Where a line of the material contains the string "down", copy that line.

▶ Given data
- - - -

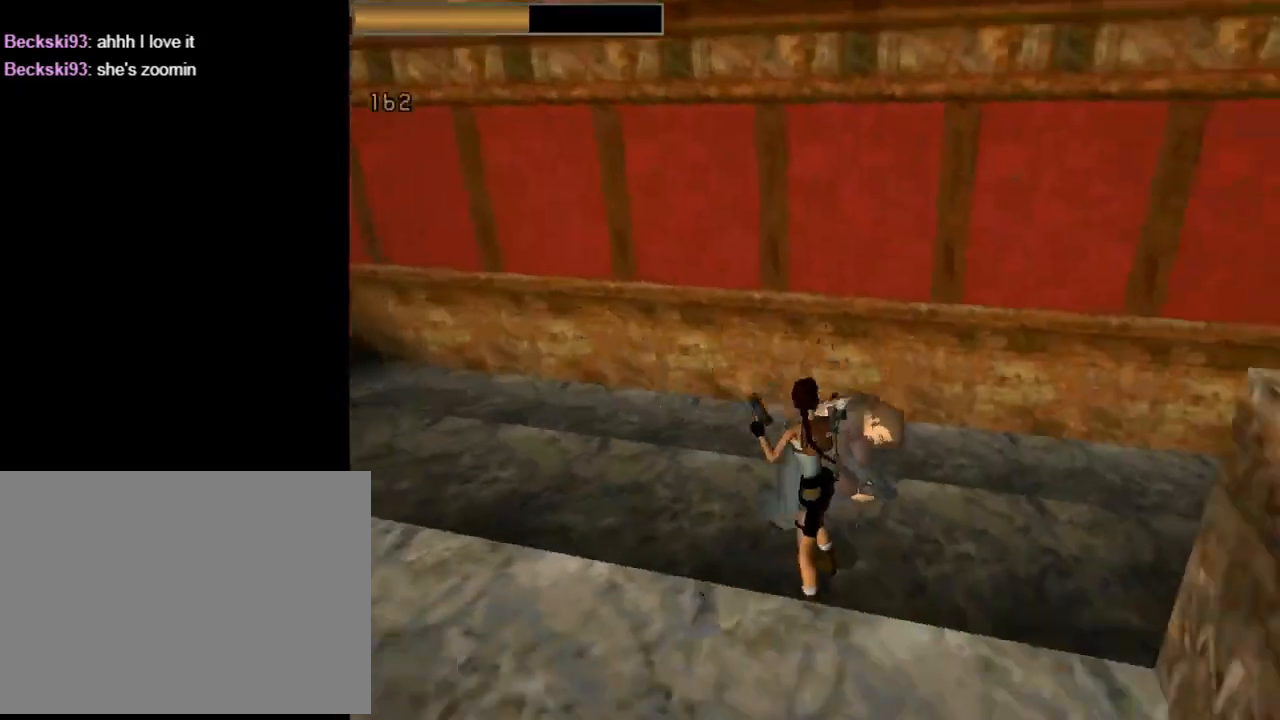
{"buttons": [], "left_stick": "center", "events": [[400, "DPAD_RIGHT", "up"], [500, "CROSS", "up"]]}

- - - -

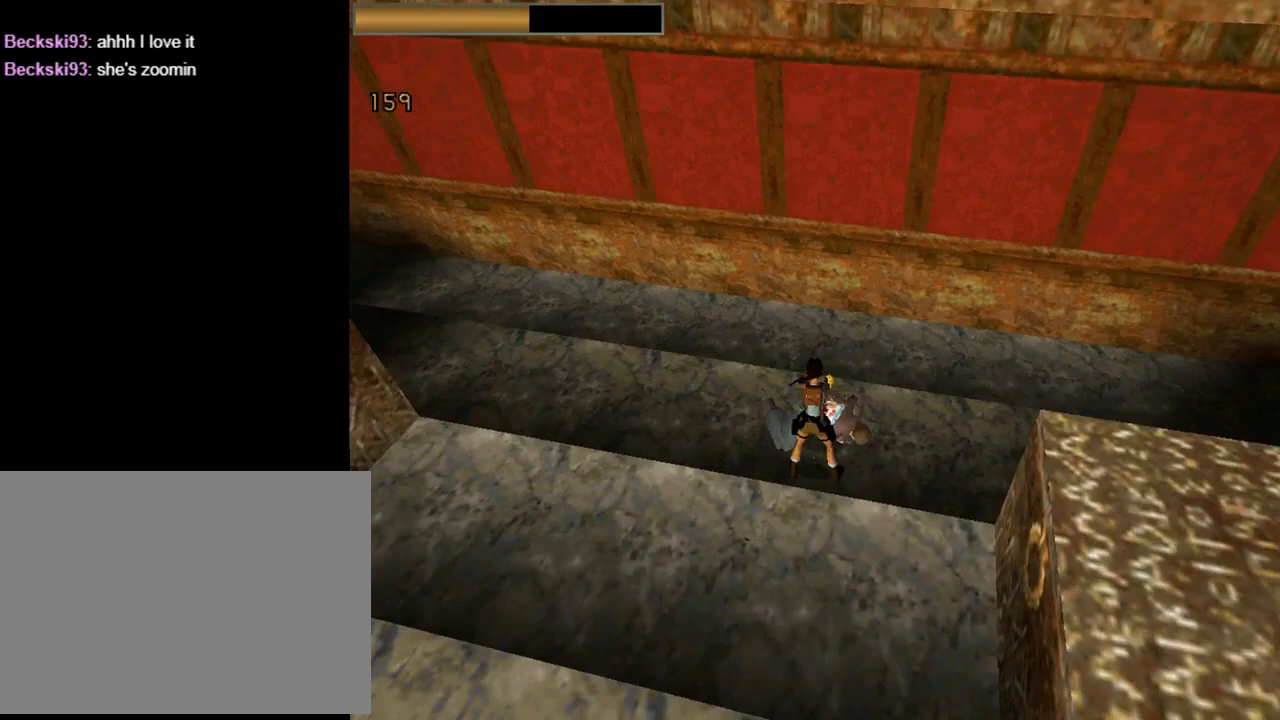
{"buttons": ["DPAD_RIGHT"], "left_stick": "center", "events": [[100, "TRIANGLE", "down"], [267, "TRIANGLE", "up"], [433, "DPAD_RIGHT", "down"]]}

- - - -

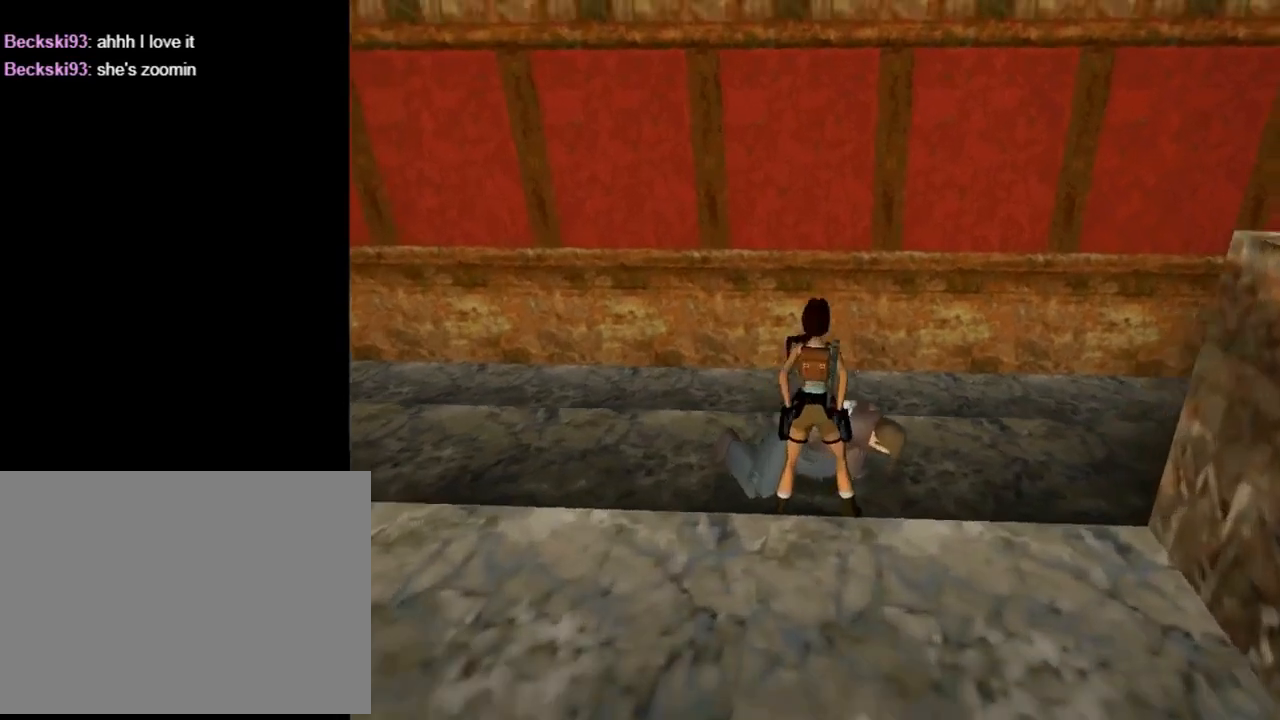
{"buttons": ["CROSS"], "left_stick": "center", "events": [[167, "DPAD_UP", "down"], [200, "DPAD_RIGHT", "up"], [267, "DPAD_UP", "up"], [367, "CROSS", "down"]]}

- - - -

▶ Reply
{"buttons": ["DPAD_RIGHT"], "left_stick": "center", "events": [[100, "TRIANGLE", "down"], [267, "TRIANGLE", "up"], [433, "DPAD_RIGHT", "down"]]}
{"buttons": ["CROSS"], "left_stick": "center", "events": [[167, "DPAD_UP", "down"], [200, "DPAD_RIGHT", "up"], [267, "DPAD_UP", "up"], [367, "CROSS", "down"]]}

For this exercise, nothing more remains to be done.